Given the repository belonging to the paper on Atomic2020: https://github.com/allenai/comet-atomic-2020 This repository contains 2 additional scripts to produce the scores splitted on relation type based on the bigger testset with 152K tuples.
In models/comet_atomic2020_bart, after downloading the BART model, you can use generation_testdata.py to process the unrotated testfile (which can be downloaded here: https://allenai.org/data/atomic-2020). Note however after downloading it (it is the test.tsv within the downloaded zip file): sort it using 'sort test.tsv > ./models/comet_atomic2020_bart/testdata/testdata.tsv' before processing it. This script produces a inputfile.json and test.tsv file (in the testdata subfolder) that both contains the same amount of lines and sorted the same so it can be used with the scripts in system_eval.
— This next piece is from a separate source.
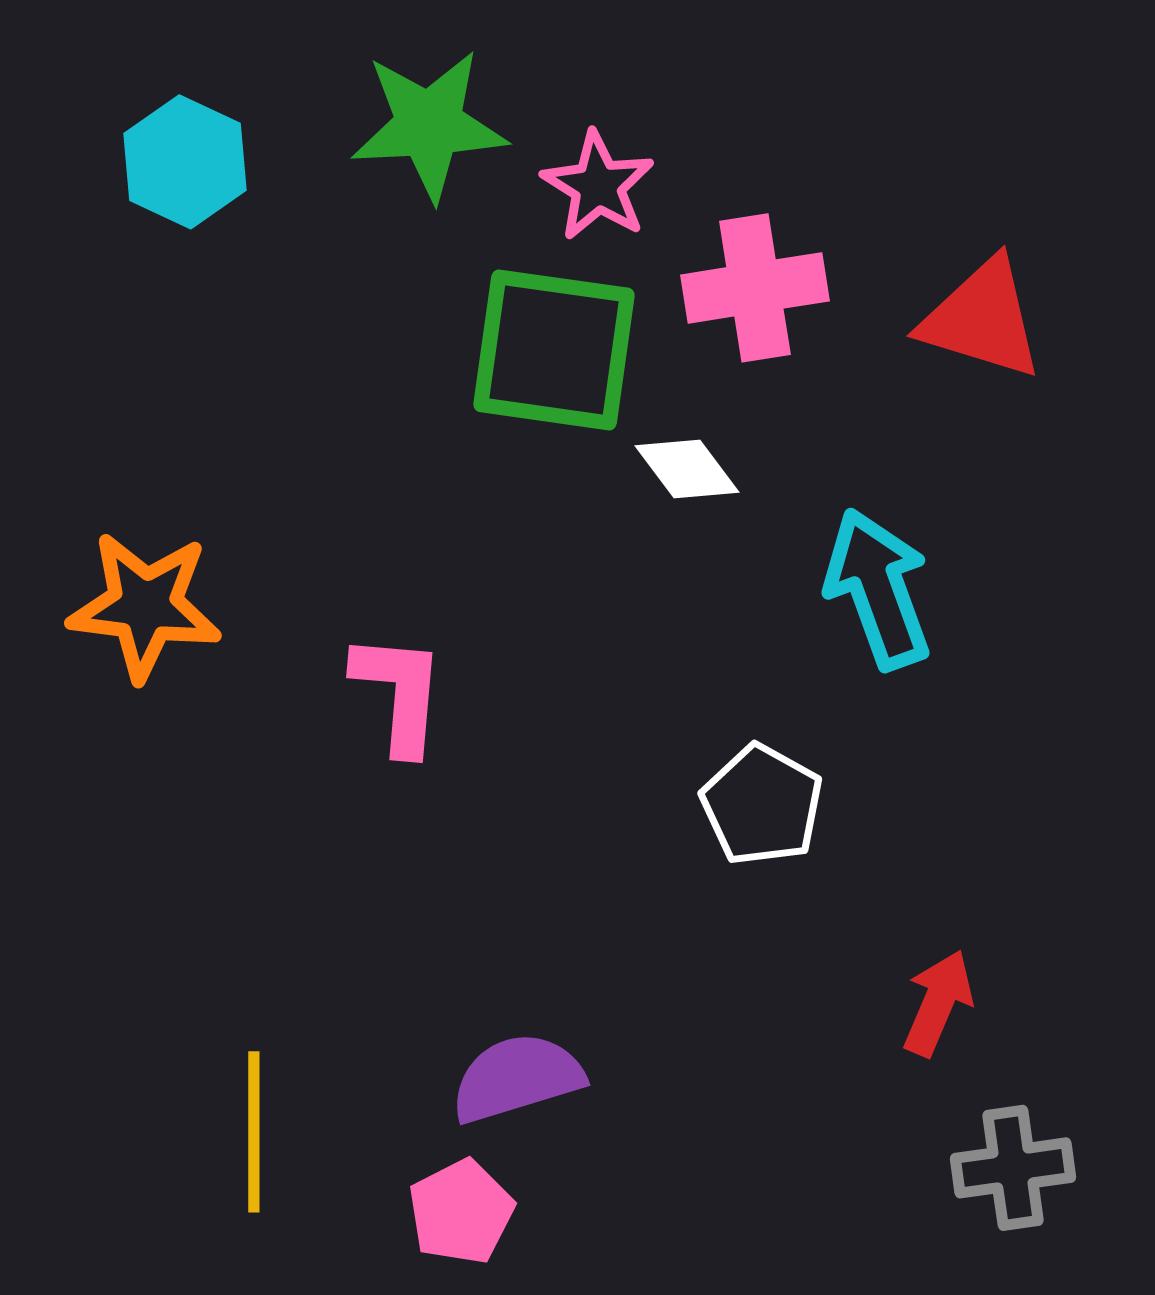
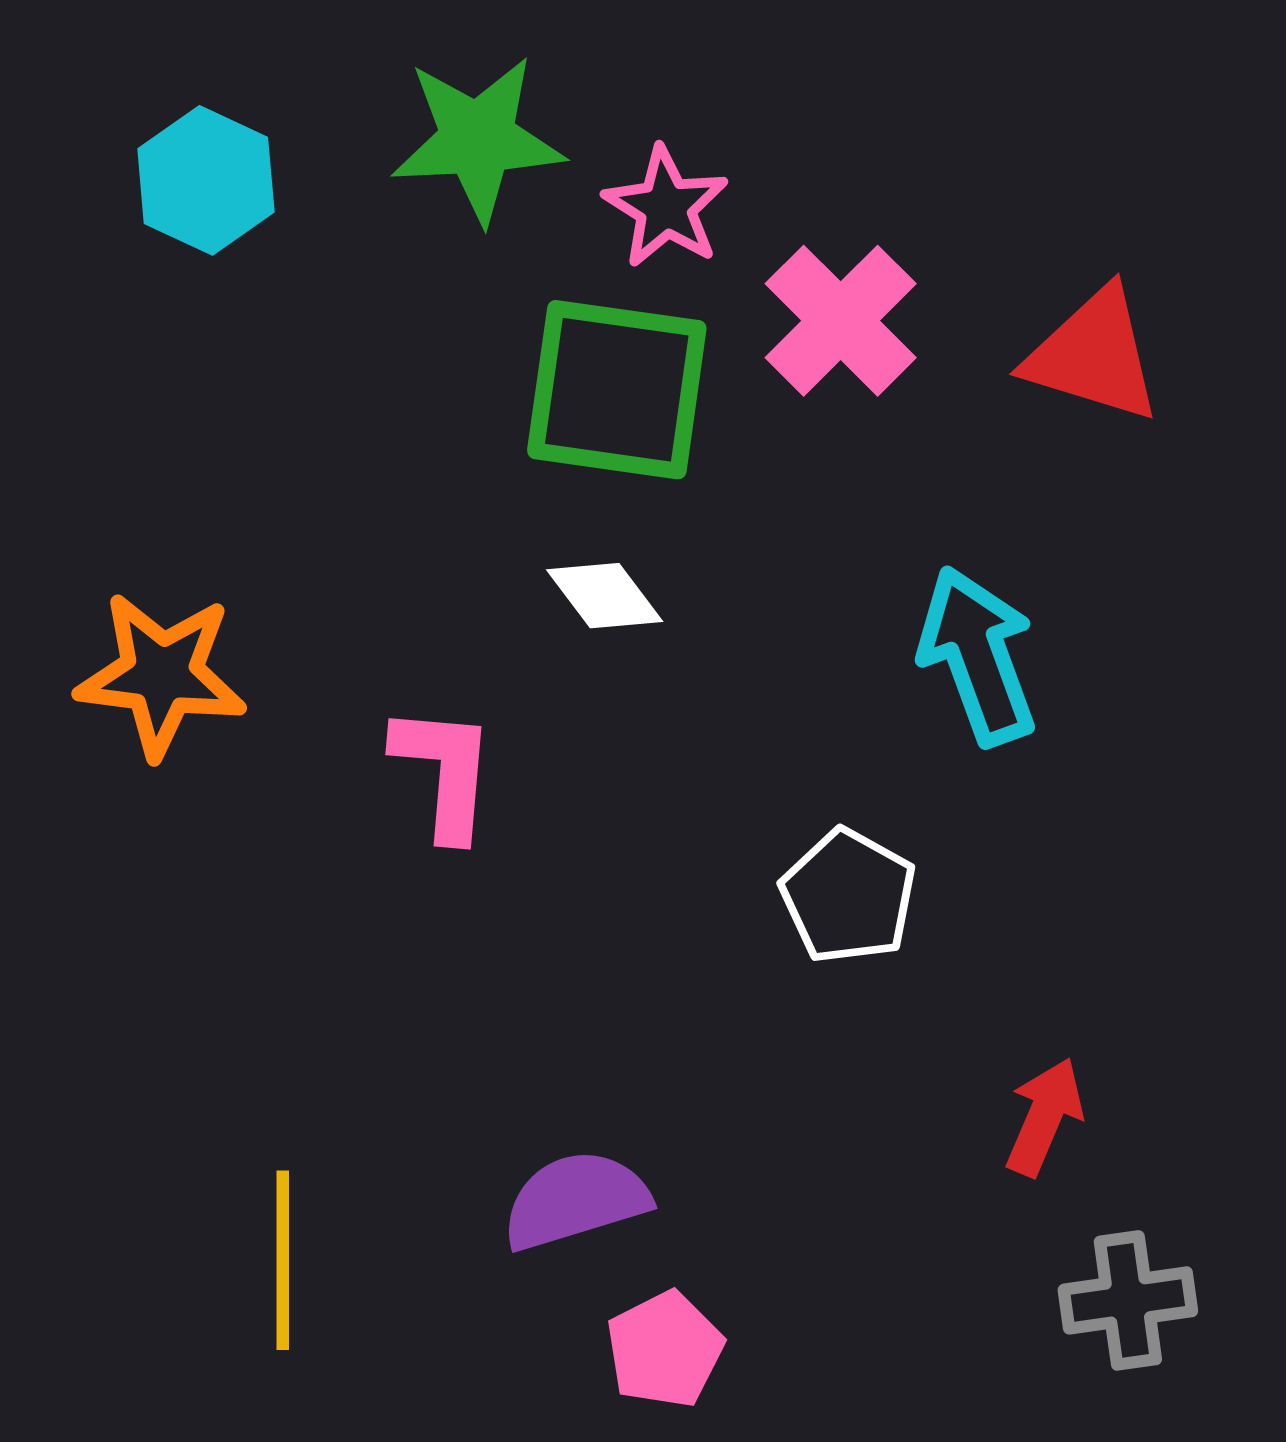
pink cross: (755, 288) -> (841, 321), turned -36
white diamond: (687, 469) -> (605, 596), moved
pink pentagon: (461, 1212) -> (665, 1349), moved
Note this script can take a long time to run.
In system_eval/ after following the README of the original given repository on Atomic2020 referenced above to reproduce the results in the paper you can use the relationSplit.sh shell script to process the inputfile.json and test.tsv. It expects the test.tsv in the same folder as the shell script and the shell script must be executed in that folder. The shell script takes the path to the inputfile.json as first argument. It will split both files on relation and process each relation and put out the scores to generationsPerRelation.tex Use wc -l split-*.json to find the size of the tuple sets per relation of which the total should match the amount of queries processed by the generation_testdata.py script which it reports. Note this script can also be used on the original 5K testset.